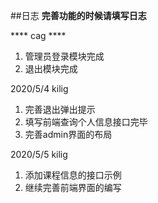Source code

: ##日志
**完善功能的时候请填写日志**

**** cag ****

1. 管理员登录模块完成
2. 退出模块完成

2020/5/4 kilig 
1. 完善退出弹出提示
2. 填写前端查询个人信息接口完毕
3. 完善admin界面的布局

2020/5/5 kilig
1. 添加课程信息的接口示例
2. 继续完善前端界面的编写

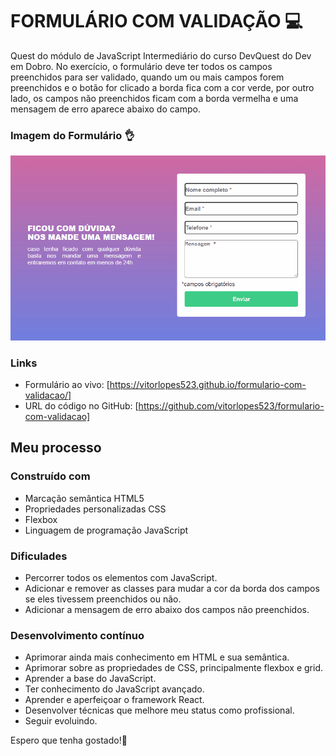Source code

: # FORMULÁRIO COM VALIDAÇÃO 💻

Quest do módulo de JavaScript Intermediário do curso DevQuest do Dev em Dobro. No exercício, o formulário deve ter todos os campos preenchidos para ser validado, quando um ou mais campos forem preenchidos e o botão for clicado a borda fica com a cor verde, por outro lado, os campos não preenchidos ficam com a borda vermelha e uma mensagem de erro aparece abaixo do campo.

### Imagem do Formulário 👌

<img src="./src/img/formulario-validacao.gif">

### Links

- Formulário ao vivo: [https://vitorlopes523.github.io/formulario-com-validacao/]
- URL do código no GitHub: [https://github.com/vitorlopes523/formulario-com-validacao]

## Meu processo

### Construído com

- Marcação semântica HTML5
- Propriedades personalizadas CSS
- Flexbox
- Linguagem de programação JavaScript

### Dificulades

- Percorrer todos os elementos com JavaScript.
- Adicionar e remover as classes para mudar a cor da borda dos campos se eles tivessem preenchidos ou não.
- Adicionar a mensagem de erro abaixo dos campos não preenchidos.

### Desenvolvimento contínuo

- Aprimorar ainda mais conhecimento em HTML e sua semântica.
- Aprimorar sobre as propriedades de CSS, principalmente flexbox e grid.
- Aprender a base do JavaScript.
- Ter conhecimento do JavaScript avançado.
- Aprender e aperfeiçoar o framework React.
- Desenvolver técnicas que melhore meu status como profissional.
- Seguir evoluindo.

Espero que tenha gostado!🙂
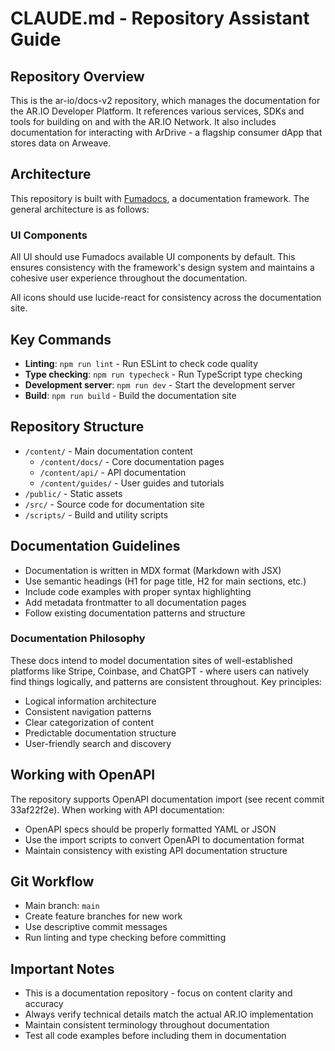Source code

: # CLAUDE.md - Repository Assistant Guide

## Repository Overview
This is the ar-io/docs-v2 repository, which manages the documentation for the AR.IO Developer Platform. It references various services, SDKs and tools for building on and with the AR.IO Network. It also includes documentation for interacting with ArDrive - a flagship consumer dApp that stores data on Arweave.

## Architecture
This repository is built with [Fumadocs](https://fumadocs.dev/), a documentation framework. The general architecture is as follows:

### UI Components
All UI should use Fumadocs available UI components by default. This ensures consistency with the framework's design system and maintains a cohesive user experience throughout the documentation.

All icons should use lucide-react for consistency across the documentation site.

## Key Commands
- **Linting**: `npm run lint` - Run ESLint to check code quality
- **Type checking**: `npm run typecheck` - Run TypeScript type checking
- **Development server**: `npm run dev` - Start the development server
- **Build**: `npm run build` - Build the documentation site

## Repository Structure
- `/content/` - Main documentation content
  - `/content/docs/` - Core documentation pages
  - `/content/api/` - API documentation
  - `/content/guides/` - User guides and tutorials
- `/public/` - Static assets
- `/src/` - Source code for documentation site
- `/scripts/` - Build and utility scripts

## Documentation Guidelines
- Documentation is written in MDX format (Markdown with JSX)
- Use semantic headings (H1 for page title, H2 for main sections, etc.)
- Include code examples with proper syntax highlighting
- Add metadata frontmatter to all documentation pages
- Follow existing documentation patterns and structure

### Documentation Philosophy
These docs intend to model documentation sites of well-established platforms like Stripe, Coinbase, and ChatGPT - where users can natively find things logically, and patterns are consistent throughout. Key principles:
- Logical information architecture
- Consistent navigation patterns
- Clear categorization of content
- Predictable documentation structure
- User-friendly search and discovery

## Working with OpenAPI
The repository supports OpenAPI documentation import (see recent commit 33af22f2e). When working with API documentation:
- OpenAPI specs should be properly formatted YAML or JSON
- Use the import scripts to convert OpenAPI to documentation format
- Maintain consistency with existing API documentation structure

## Git Workflow
- Main branch: `main`
- Create feature branches for new work
- Use descriptive commit messages
- Run linting and type checking before committing

## Important Notes
- This is a documentation repository - focus on content clarity and accuracy
- Always verify technical details match the actual AR.IO implementation
- Maintain consistent terminology throughout documentation
- Test all code examples before including them in documentation
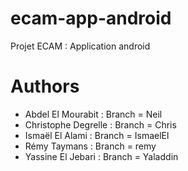 # ecam-app-android
Projet ECAM : Application android
# Authors
* Abdel El Mourabit : Branch = Neil
* Christophe Degrelle : Branch = Chris
* Ismaël El Alami : Branch = IsmaelEl
* Rémy Taymans : Branch = remy
* Yassine El Jebari : Branch = Yaladdin


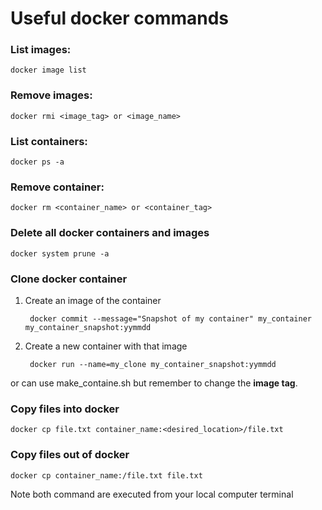 # Useful docker commands

### List images:

	docker image list

### Remove images:

	docker rmi <image_tag> or <image_name>

### List containers: 

	docker ps -a 

### Remove container:

	docker rm <container_name> or <container_tag>
	
### Delete all docker containers and images

	docker system prune -a
	
### Clone docker container 

1. Create an image of the container

		docker commit --message="Snapshot of my container" my_container my_container_snapshot:yymmdd

2. Create a new container with that image

		docker run --name=my_clone my_container_snapshot:yymmdd
	
or can use make_containe.sh but remember to change the **image tag**.

### Copy files into docker

	docker cp file.txt container_name:<desired_location>/file.txt

### Copy files out of docker

	docker cp container_name:/file.txt file.txt

Note both command are executed from your local computer terminal
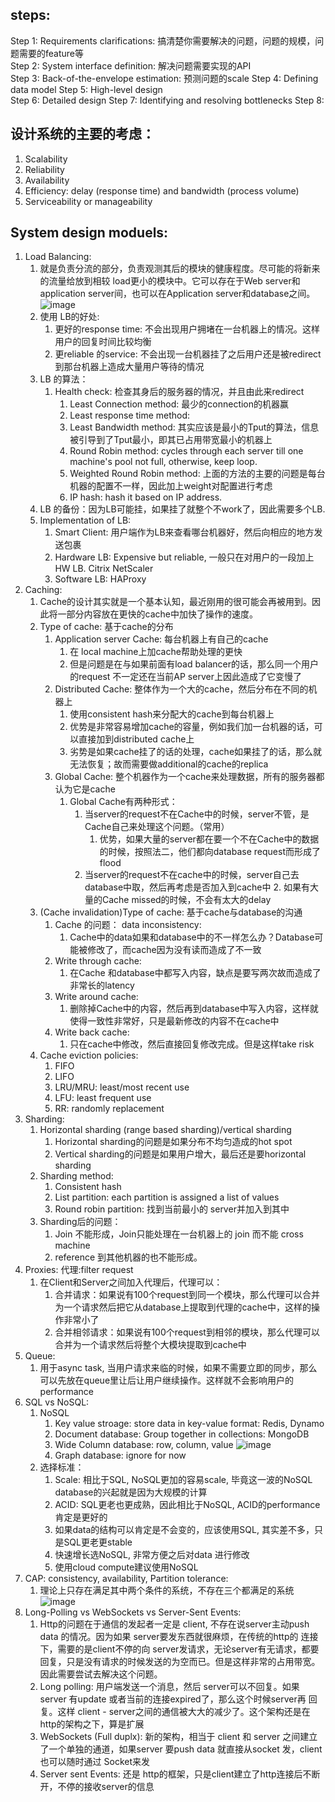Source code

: ## steps:
Step 1: Requirements clarifications: 搞清楚你需要解决的问题，问题的规模，问题需要的feature等    
Step 2: System interface definition: 解决问题需要实现的API   
Step 3: Back-of-the-envelope estimation: 预测问题的scale 
Step 4: Defining data model 
Step 5: High-level design   
Step 6: Detailed design 
Step 7: Identifying and resolving bottlenecks
Step 8: 

## 设计系统的主要的考虑：
1.  Scalability
2.  Reliability
3.  Availability
4.  Efficiency: delay (response time) and bandwidth (process volume)
5.  Serviceability or manageability


## System design moduels:
1.  Load Balancing:
    1.  就是负责分流的部分，负责观测其后的模块的健康程度。尽可能的将新来的流量给放到相较 load更小的模块中。它可以存在于Web server和
    application server间，也可以在Application server和database之间。
![image]()
    2.  使用 LB的好处:
        1.  更好的response time: 不会出现用户拥堵在一台机器上的情况。这样用户的回复时间比较均衡
        2.  更reliable 的service: 不会出现一台机器挂了之后用户还是被redirect到那台机器上造成大量用户等待的情况
    3.  LB 的算法：
        1.  Health check: 检查其身后的服务器的情况，并且由此来redirect
            1.  Least Connection method: 最少的connection的机器赢
            2.  Least response time method:
            3.  Least Bandwidth method: 其实应该是最小的Tput的算法，信息被引导到了Tput最小，即其已占用带宽最小的机器上
            4.  Round Robin method: cycles through each server till one machine's pool not full, otherwise, keep loop.
            5.  Weighted Round Robin method: 上面的方法的主要的问题是每台机器的配置不一样，因此加上weight对配置进行考虑
            6.  IP hash: hash it based on IP address.
    4.  LB 的备份：因为LB可能挂，如果挂了就整个不work了，因此需要多个LB.
    5.  Implementation of LB:
        1.  Smart Client: 用户端作为LB来查看哪台机器好，然后向相应的地方发送包裹
        2.  Hardware LB: Expensive but reliable, 一般只在对用户的一段加上HW LB. Citrix NetScaler
        3.  Software LB: HAProxy 
2.  Caching:
    1.  Cache的设计其实就是一个基本认知，最近刚用的很可能会再被用到。因此将一部分内容放在更快的cache中加快了操作的速度。
    2.  Type of cache: 基于cache的分布
        1.  Application server Cache: 每台机器上有自己的cache
            1.  在 local machine上加cache帮助处理的更快
            2.  但是问题是在与如果前面有load balancer的话，那么同一个用户的request 不一定还在当前AP server上因此造成了它变慢了
        2.  Distributed Cache: 整体作为一个大的cache，然后分布在不同的机器上
            1.  使用consistent hash来分配大的cache到每台机器上
            2.  优势是非常容易增加cache的容量，例如我们加一台机器的话，可以直接加到distributed cache上
            3.  劣势是如果cache挂了的话的处理，cache如果挂了的话，那么就无法恢复；故而需要做additional的cache的replica
        3.  Global Cache: 整个机器作为一个cache来处理数据，所有的服务器都认为它是cache
            1.  Global Cache有两种形式：
                1.  当server的request不在Cache中的时候，server不管，是Cache自己来处理这个问题。（常用）
                    1.  优势，如果大量的server都在要一个不在Cache中的数据的时候，按照法二，他们都向database request而形成了flood
                2.  当server的request不在cache中的时候，server自己去database中取，然后再考虑是否加入到cache中
                    2.  如果有大量的Cache missed的时候，不会有太大的delay
    3.  (Cache invalidation)Type of cache: 基于cache与database的沟通
        1.  Cache 的问题： data inconsistency:
            1.  Cache中的data如果和database中的不一样怎么办？Database可能被修改了，而cache因为没有读而造成了不一致
        2.  Write through cache:
            1.  在Cache 和database中都写入内容，缺点是要写两次故而造成了非常长的latency
        3.  Write around cache:
            1.  删除掉Cache中的内容，然后再到database中写入内容，这样就使得一致性非常好，只是最新修改的内容不在cache中
        4.  Write back cache:
            1.  只在cache中修改，然后直接回复修改完成。但是这样take risk
    4.  Cache eviction policies:
        1.  FIFO
        2.  LIFO
        3.  LRU/MRU: least/most recent use
        4.  LFU: least frequent use
        5.  RR: randomly replacement 
3.  Sharding:
    1.  Horizontal sharding (range based sharding)/vertical sharding
        1.  Horizontal sharding的问题是如果分布不均匀造成的hot spot
        2.  Vertical sharding的问题是如果用户增大，最后还是要horizontal sharding
    2.  Sharding method:
        1.  Consistent hash
        2.  List partition: each partition is assigned a list of values
        3.  Round robin partition: 找到当前最小的 server并加入到其中
    3.  Sharding后的问题：
        1.  Join 不能形成，Join只能处理在一台机器上的 join 而不能 cross machine
        2.  reference 到其他机器的也不能形成。
4.  Proxies: 代理:filter request
    1.  在Client和Server之间加入代理后，代理可以：
        1.  合并请求：如果说有100个request到同一个模块，那么代理可以合并为一个请求然后把它从database上提取到代理的cache中，这样的操作非常小了
        2.  合并相邻请求：如果说有100个request到相邻的模块，那么代理可以合并为一个请求然后将整个大模块提取到cache中
5.  Queue:
    1.  用于async task, 当用户请求来临的时候，如果不需要立即的同步，那么可以先放在queue里让后让用户继续操作。这样就不会影响用户的performance
6.  SQL vs NoSQL:
    1.  NoSQL 
        1.  Key value stroage: store data in key-value format: Redis, Dynamo
        2.  Document database: Group together in collections: MongoDB
        3.  Wide Column database: row, column, value
![image]()
        4.  Graph database: ignore for now
    2.  选择标准：
        1.  Scale: 相比于SQL, NoSQL更加的容易scale, 毕竟这一波的NoSQL database的兴起就是因为大规模的计算
        2.  ACID: SQL更老也更成熟，因此相比于NoSQL, ACID的performance肯定是更好的
        3.  如果data的结构可以肯定是不会变的，应该使用SQL, 其实差不多，只是SQL更老更stable
        4.  快速增长选NoSQL, 非常方便之后对data 进行修改
        5.  使用cloud compute建议使用NoSQL
7.  CAP: consistency, availability, Partition tolerance:
    1.  理论上只存在满足其中两个条件的系统，不存在三个都满足的系统
![image]()
8.  Long-Polling vs WebSockets vs Server-Sent Events:
    1.  Http的问题在于通信的发起者一定是 client, 不存在说server主动push data 的情况。因为如果 server要发东西就很麻烦，在传统的http的
    连接下，需要的是client不停的向 server发请求，无论server有无请求，都要回复，只是没有请求的时候发送的为空而已。但是这样非常的占用带宽。
    因此需要尝试去解决这个问题。
    2.  Long polling: 用户端发送一个消息，然后 server可以不回复。如果server 有update 或者当前的连接expired了，那么这个时候server再
    回复。这样 client - server之间的通信被大大的减少了。这个架构还是在http的架构之下，算是扩展
    3.  WebSockets (Full duplx): 新的架构，相当于 client 和 server 之间建立了一个单独的通道，如果server 要push data 就直接从socket 发，client
    也可以随时通过 Socket来发
    4.  Server sent Events: 还是 http的框架，只是client建立了http连接后不断开，不停的接收server的信息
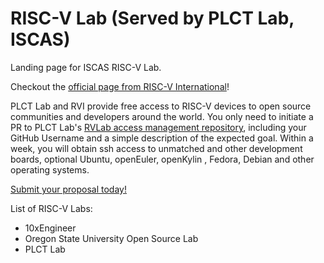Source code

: # RISC-V Lab (Served by PLCT Lab, ISCAS)

Landing page for ISCAS RISC-V Lab.

Checkout the [official page from RISC-V International](https://riscv.org/risc-v-lab-partner/)!

PLCT Lab and RVI provide free access to RISC-V devices to open source communities and developers around the world. You only need to initiate a PR to PLCT Lab's [RVLab access management repository](https://github.com/plctlab/riscv-lab-access), including your GitHub Username and a simple description of the expected goal. Within a week, you will obtain ssh access to unmatched and other development boards, optional Ubuntu, openEuler, openKylin , Fedora, Debian and other operating systems.

[Submit your proposal today!](https://github.com/plctlab/riscv-lab-access)

List of RISC-V Labs:

- 10xEngineer
- Oregon State University Open Source Lab
- PLCT Lab
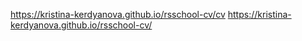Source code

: https://kristina-kerdyanova.github.io/rsschool-cv/cv
https://kristina-kerdyanova.github.io/rsschool-cv/
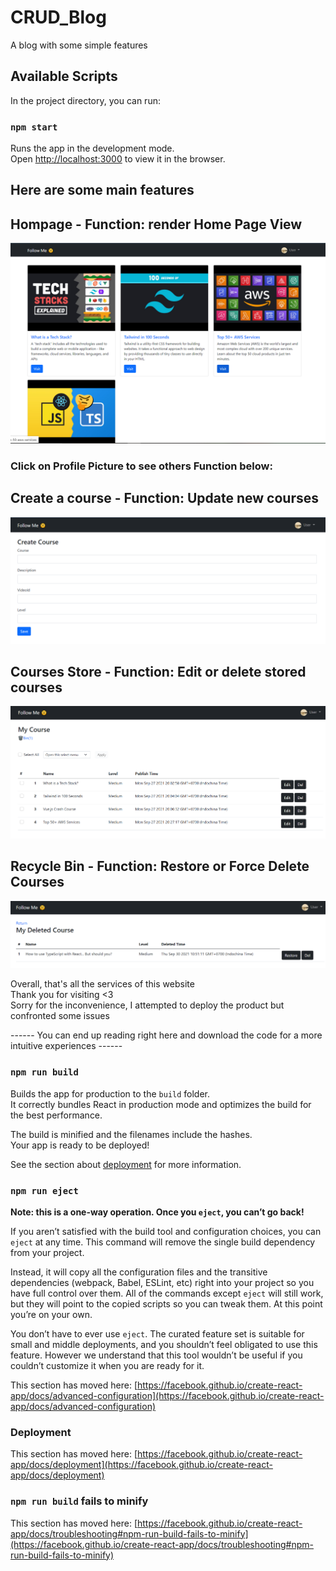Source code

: # CRUD_Blog
A blog with some simple features 

## Available Scripts

In the project directory, you can run:

### `npm start` 

Runs the app in the development mode.\
Open [http://localhost:3000](http://localhost:3000) to view it in the browser.


## Here are some main features 

## Hompage - Function: render Home Page View

![image info](./CRUD_Blog/src/public/img/Home.PNG)


### Click on Profile Picture to see others Function below:

## Create a course - Function: Update new courses 
![image info](./CRUD_Blog/src/public/img/Create.PNG)

## Courses Store - Function: Edit or delete stored courses 
![image info](./CRUD_Blog/src/public/img/Store.PNG)

## Recycle Bin - Function: Restore or Force Delete Courses
![image info](./CRUD_Blog/src/public/img/Bin.PNG)

Overall, that's all the services of this website\
Thank you for visiting <3 \
Sorry for the inconvenience, I attempted to deploy the product but confronted some issues

   ------  You can end up reading right here and download the code for a more intuitive experiences ------


### `npm run build`

Builds the app for production to the `build` folder.\
It correctly bundles React in production mode and optimizes the build for the best performance.

The build is minified and the filenames include the hashes.\
Your app is ready to be deployed!

See the section about [deployment](https://facebook.github.io/create-react-app/docs/deployment) for more information.

### `npm run eject`

**Note: this is a one-way operation. Once you `eject`, you can’t go back!**

If you aren’t satisfied with the build tool and configuration choices, you can `eject` at any time. This command will remove the single build dependency from your project.

Instead, it will copy all the configuration files and the transitive dependencies (webpack, Babel, ESLint, etc) right into your project so you have full control over them. All of the commands except `eject` will still work, but they will point to the copied scripts so you can tweak them. At this point you’re on your own.

You don’t have to ever use `eject`. The curated feature set is suitable for small and middle deployments, and you shouldn’t feel obligated to use this feature. However we understand that this tool wouldn’t be useful if you couldn’t customize it when you are ready for it.





This section has moved here: [https://facebook.github.io/create-react-app/docs/advanced-configuration](https://facebook.github.io/create-react-app/docs/advanced-configuration)

### Deployment

This section has moved here: [https://facebook.github.io/create-react-app/docs/deployment](https://facebook.github.io/create-react-app/docs/deployment)

### `npm run build` fails to minify

This section has moved here: [https://facebook.github.io/create-react-app/docs/troubleshooting#npm-run-build-fails-to-minify](https://facebook.github.io/create-react-app/docs/troubleshooting#npm-run-build-fails-to-minify)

****************

_WORK ORDER_
Drop the pictures; return the lines above from the line containing "1. 管理员登录模块完成" to the line containing "COM VALIDAÇÃO 💻", both included, exactly.

_WRITTEN REPLY_
1. 管理员登录模块完成
2. 退出模块完成

2020/5/4 kilig 
1. 完善退出弹出提示
2. 填写前端查询个人信息接口完毕
3. 完善admin界面的布局

2020/5/5 kilig
1. 添加课程信息的接口示例
2. 继续完善前端界面的编写

Source code

: # FORMULÁRIO COM VALIDAÇÃO 💻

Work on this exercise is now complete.